The reaction of 5,10,15-triarylcorrole with 4-amino-4H-1,2,4-triazole provides another example of corrole ring expansion to give the corresponding 6-azahemiporphycene, a novel porphyrin analogue. The facile oxidation of the corrole ring is a required step for the ring expansion and for this reason the reaction fails in the case of corroles bearing meso-phenyl groups carrying electron-withdrawing substituents. Steric requirements also limited the scope of the reaction, which is not successful in the case of 2,6-disubstituted meso-aryl corroles. The occurrence of an initial oxidation is further supported by formation of the 6-azahemiporphycene derivative when the reaction is carried out under the same conditions, using a 5- or a 10-isocorrole as starting material. (1)H NMR spectra and X-ray crystal characterization of 6-azahemiporphycene evidenced the presence of an intramolecular N-H...N hydrogen bond in the inner core of the macrocycle, while photophysical characterization confirmed the aromatic character of the novel macrocycle, showing an intense Soret-like band around 410 nm in the absorption spectrum. The fluorescence emission is very modest, and 6-azahemiporphycene showed higher photostability than the corresponding corrole species. Different metal complexes of 6-azahemiporphycene were prepared following synthetic protocols usually exploited for the preparation of metalloporphyrins, demonstrating good coordination properties for the macrocycle. Both the free-base and metal derivatives were characterized by cyclic voltammetry and spectroelectrochemistry in dichloromethane and benzonitrile. To further detail the behavior of this novel macrocycle, density functional theory (DFT) calculations were carried out on the basic structure of 6-azahemiporphycene with the aim of assessing aromaticity and tautomerism, as well as calculating its stability with respect to the 5-aza isomer.

One-pot synthesis of meso-alkyl substituted isocorroles: the reaction of a triarylcorrole with Grignard reagent

The reaction of 5,10,15-tritolylcorrole with EtMgBr opens the way for novel functionalizations of the corrole ring.
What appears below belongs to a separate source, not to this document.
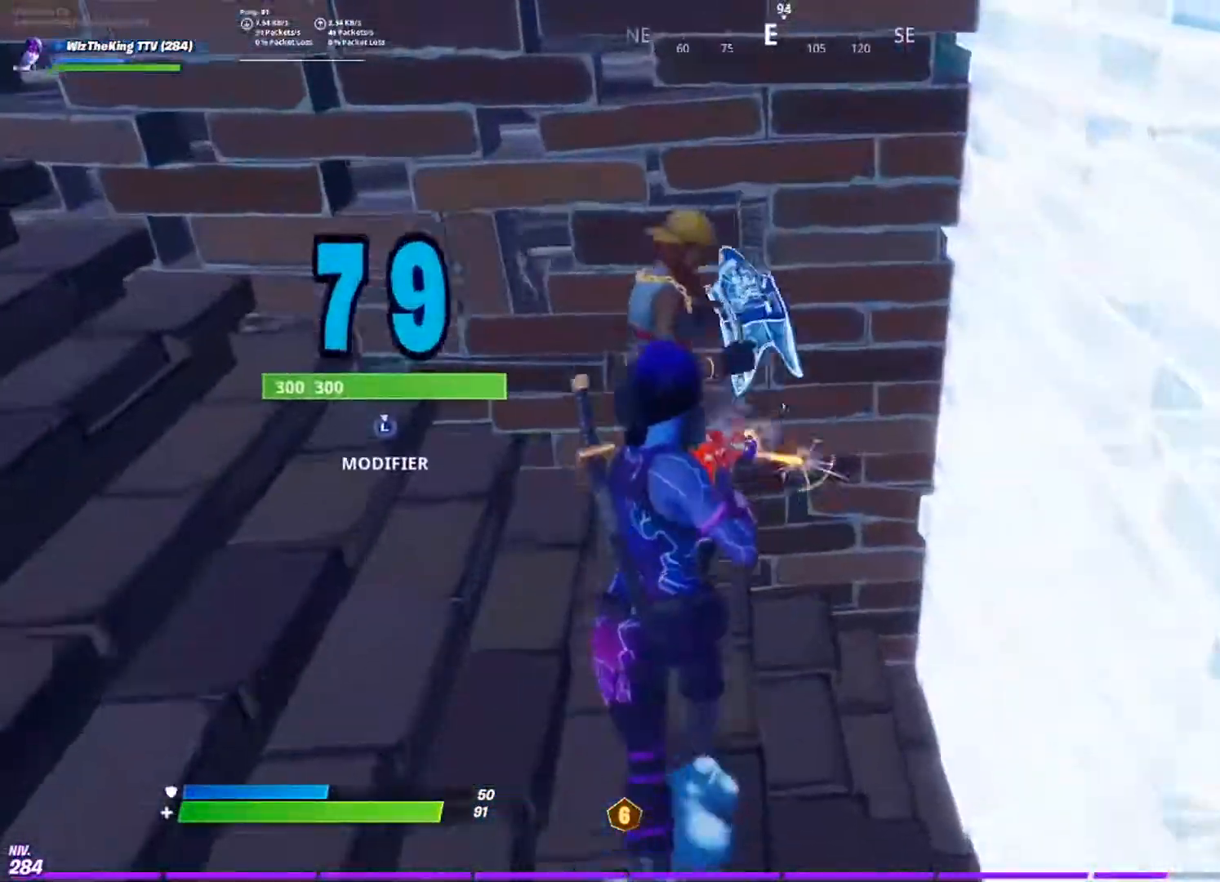
{"buttons": ["R2"], "left_stick": "down-left", "right_stick": "down-left", "events": [[84, "left_stick", "up-left"], [117, "right_stick", "up-left"], [184, "left_stick", "left"], [234, "right_stick", "up-right"], [367, "right_stick", "center"], [384, "left_stick", "down-left"], [434, "right_stick", "down-left"]]}
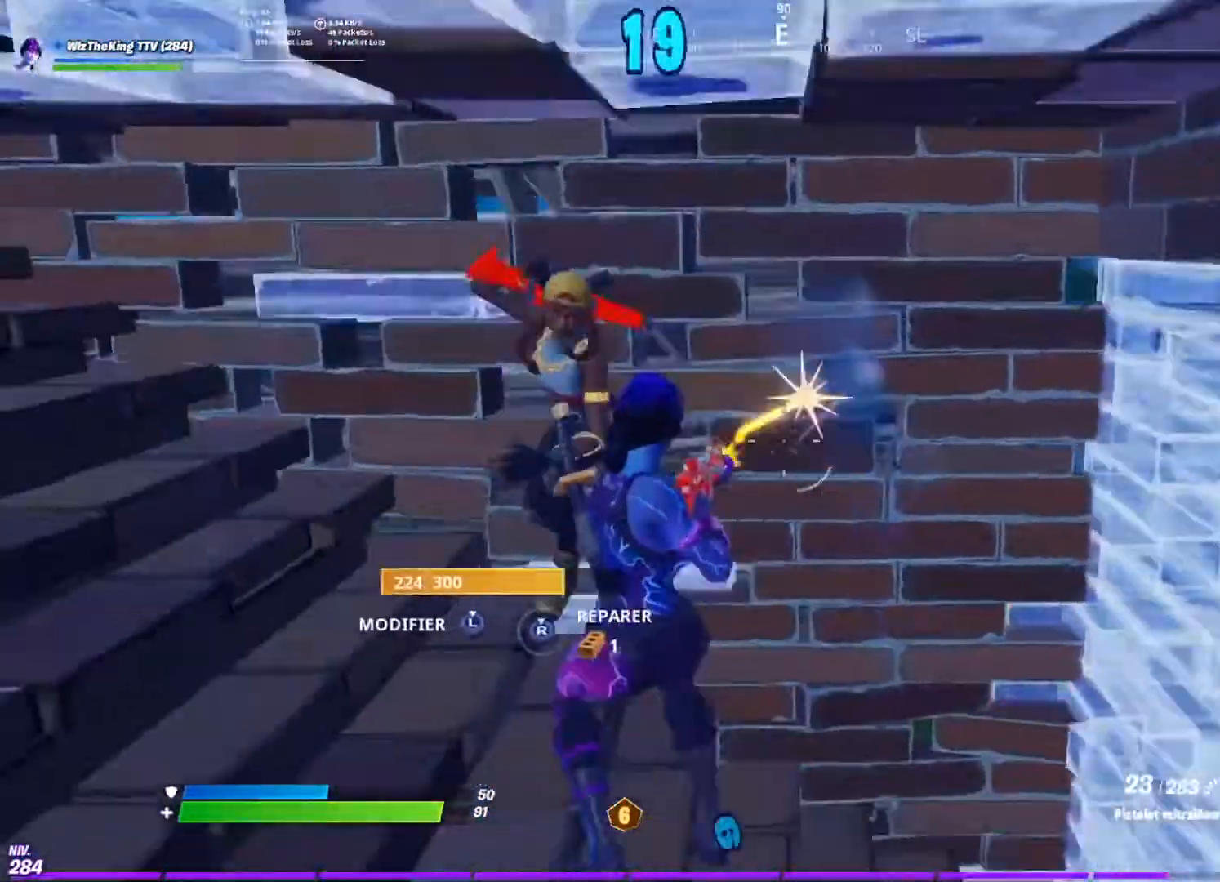
{"buttons": ["R2"], "left_stick": "left", "right_stick": "up", "events": [[116, "right_stick", "left"], [250, "right_stick", "up-left"], [367, "left_stick", "left"], [417, "right_stick", "up"]]}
DDQ oxidation of the macrocycle, followed by addition of the Grignard reagent, led to the formation of 5- and 10-alkyl substituted isocorroles in satisfying yields. Together with the one-pot formation of these isocorrole isomers, the use of such a nucleophile evidenced the competitive reactivity of the macrocycle β-positions, leading to the formation of 2-bromo- and 3-bromo-5,10,15-tritolylcorrole. While the formation of these monobromocorrole derivatives is not unprecedented, this is the first time the isomers have been separated and fully characterized. Furthermore, the higher yields of the 2-substituted species highlight a useful regioselectivity for the substitution reaction.